Voam os projéteis zunindo e abrem rombos nos troncos

e dizimam hordas selvagens. Em fileira cerrada

o general e seus jovens guerreiros investem, expondo

os corações valentes à morte. O braço esquerdo no escudo

resguarda-os das flechadas, enquanto o direito maneja

as armas ruidosas e rompe com o machado impiedoso

o muro de robles. A força as entradas; o ferro

rasga as trincheiras, arromba as seis voltas de lenhos,

arrancando os madeiros gigantes.
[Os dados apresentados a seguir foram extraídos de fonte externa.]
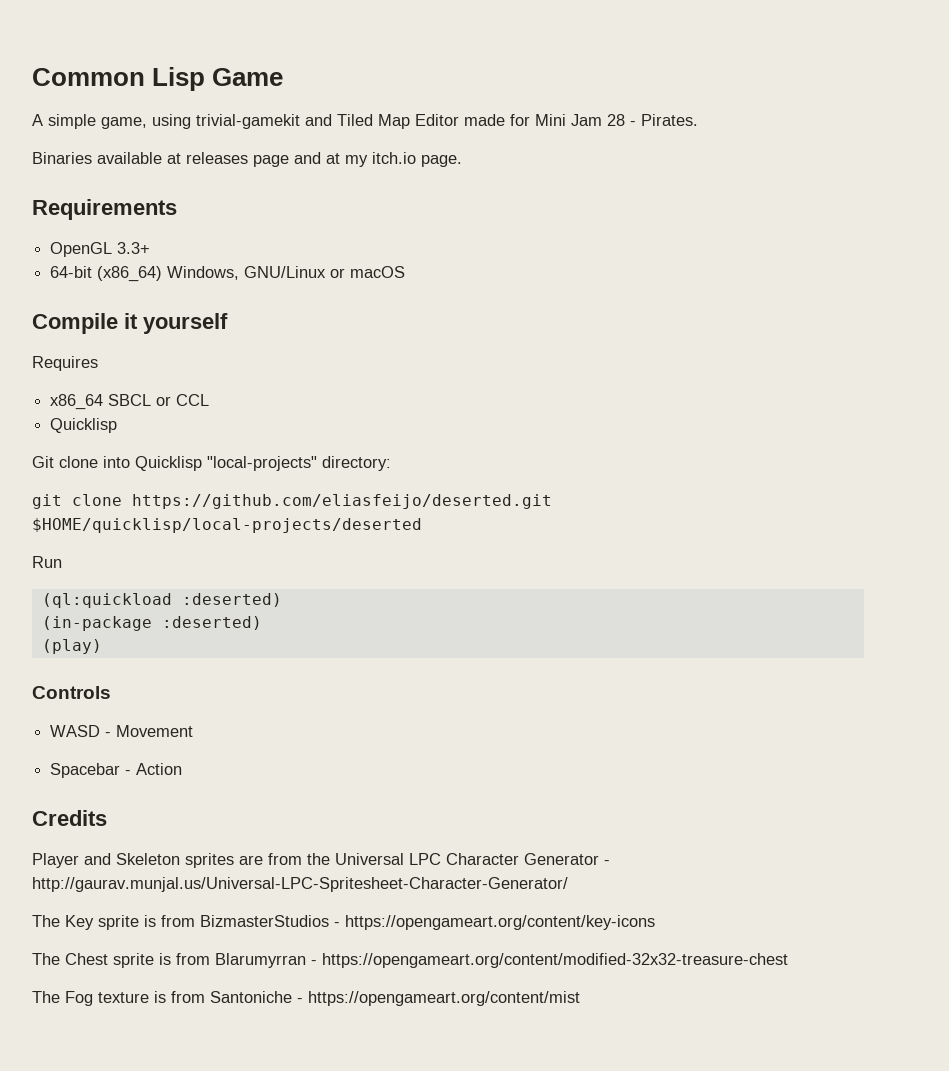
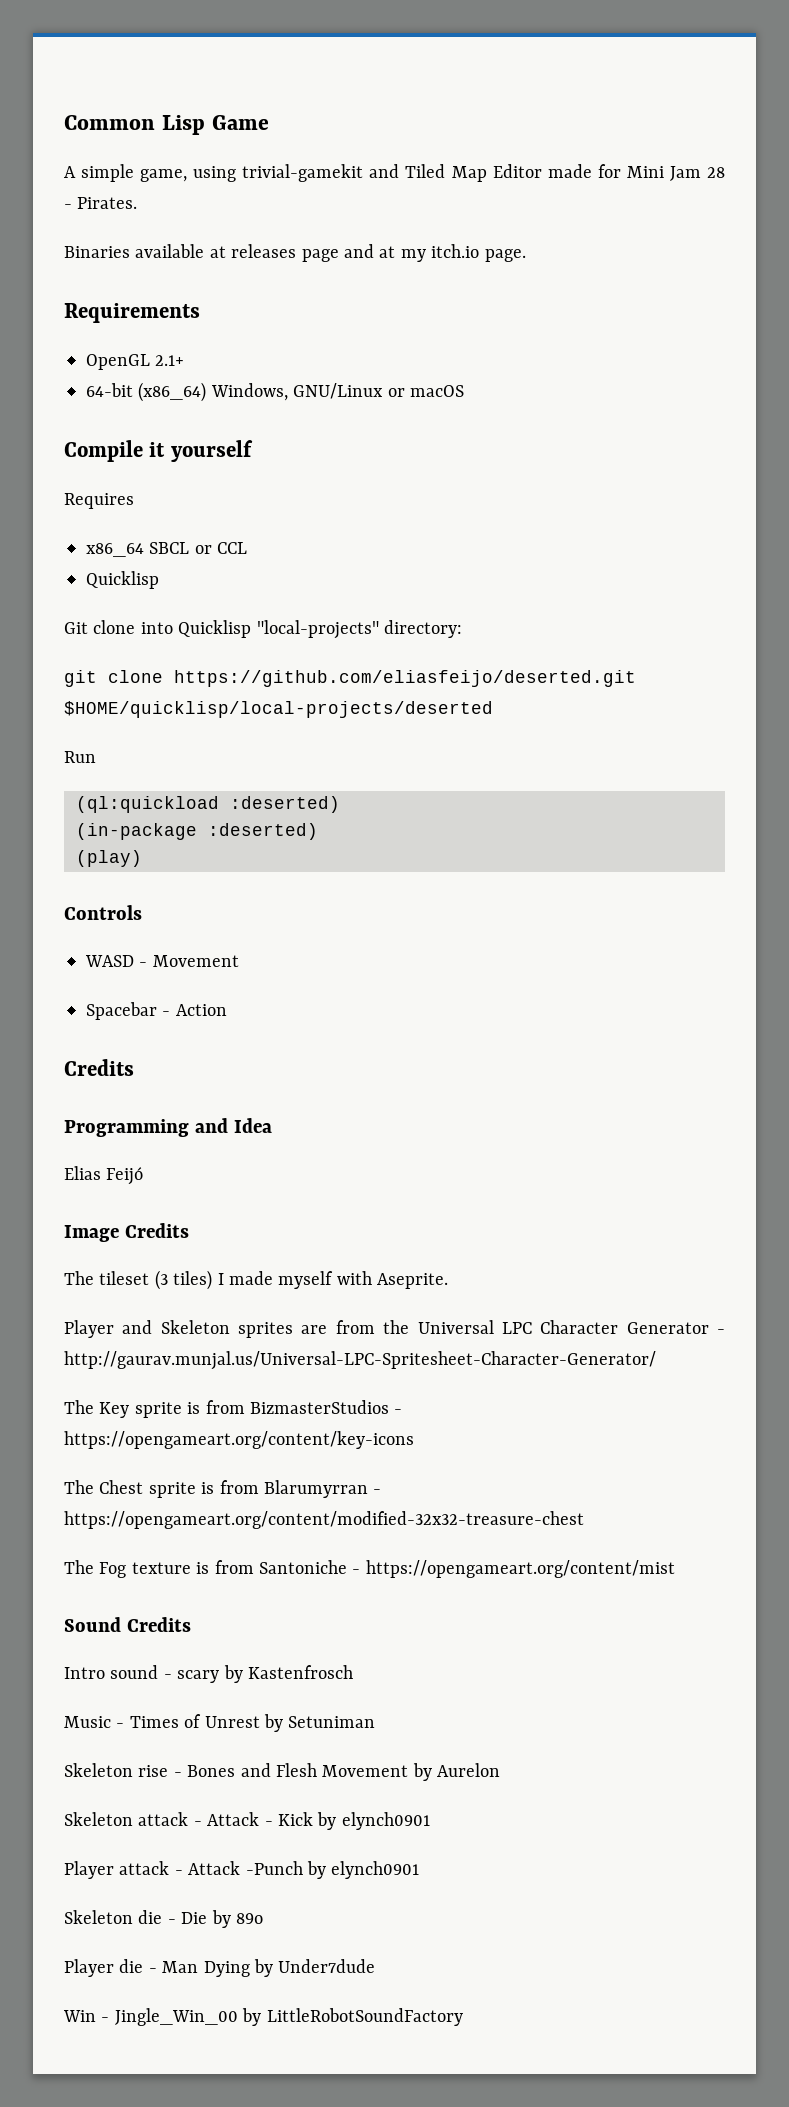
[117,242,151,254] 3.3+ -> [155,355,185,366] 2.1+
(107, 818) none -> [64,1118,272,1137] [64,1166,144,1185] [64,1223,189,1242] [64,1270,449,1290] // Programming and Idea // Elias Feijó // Image Credits // The tileset (3 tiles) I made myself with Aseprite.
(580, 998) none -> [64,1617,191,1632] [64,1665,353,1683] [64,1714,376,1732] [64,1763,501,1781] [64,1812,430,1830] [64,1861,420,1879] [64,1910,263,1928] [64,1959,376,1977] [63,2008,463,2026] // Sound Credits // Intro sound - scary by Kastenfrosch // Music - Times of Unrest by Setuniman // Skeleton rise - Bones and Flesh Movement by Aurelon // Skeleton attack - Attack - Kick by elynch0901 // Player attack - Attack -Punch by elynch0901 // Skeleton die - Die by 89o // Player die - Man Dying by Under7dude // Win - Jingle_Win_00 by LittleRobotSoundFactory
Lá se escancaram

enormes abertas: atiram-se por elas com estrondo

os jovens todos, qual rio raivoso, depois que rompeu

com esforço aturado os diques, se espraia nos campos

rolando troncos, bosques inteiros, no turbilhão horroroso.

Repentinamente, eis que novo terror se apossa dos inimigos

ao verem que os heróis com mão de ferro romperam as cercas

e com machadinhas ferozes tudo abatem por dentro.

Ainda não se esgota a fúria selvagem: nos peitos magoados

estuam juntos medo e cólera. Correm todos a um ponto

e opondo troncos sustam os invasores e sem perda de tempo

cravam-no de mil flechas velozes e os cobrem de chagas.

Aos índios desesperados, acirra-os a certeza da morte.

Eis senão quando, desgarrando-se uma seta emplumada

corta o espaço silvando horrendamente, vindo cravar-se

pouco abaixo do peito de um soldado e lhe rasga

fundo as entranhas. Tomba ele mortalmente ferido

e exala para logo o derradeiro suspiro.

Rápido, o selvagem rearma o arco para nova flechada,

firma atrás o pé direito e os dois braços robustos distende

em sentido oposto: parte a seta ligeira a fincar-se

no corpo de um segundo e o prostra estendido por terra

em agonia. Ergue a horda selvagem um clamor de vitória,

vibram os peitos feros e de furor se avolumam.

Ao contemplar a morte cruel dos amigos valentes,

o coração magoado do herói e de seus companheiros

referve de dor e o fogo da vingança os abrasa

até os ossos. Atiram-se como essas feras da Índia

que, acostumadas a transportar no dorso gigante

fortins de madeira e homens armados para a batalha,

se enfurecem à vista do sangue, desordenam co’as patas

as fileiras inimigas e arrastam em medonha ruína

robustos soldados, escudos e capacetes empenachados.

Assim se inflamaram os guerreiros e a raivar se lançaram

contra os ferozes contrários, e atracando-os de perto

rasgam chagas mortais com as adagas em punho.

É tudo pressa, tudo azáfama: a este fende-lhe o peito

um golpe de espada e a ferida fatal lhe devassa

o abismo profundo; raivosamente o selvagem se vira

de borco para o chão natal, e morde a terra morrendo.

A outro atravessam as ilhargas com a ponta da lança.

A terra geme ao baque do peso; um soluço lhe arranca

golfadas de sangue e sacode os membros agonizantes.

A inúmeros outros, as finas espadas lhes varam

lados e intestinos; aparecem à luz as entranhas

e escapam as vísceras, conspurcando-se a terra.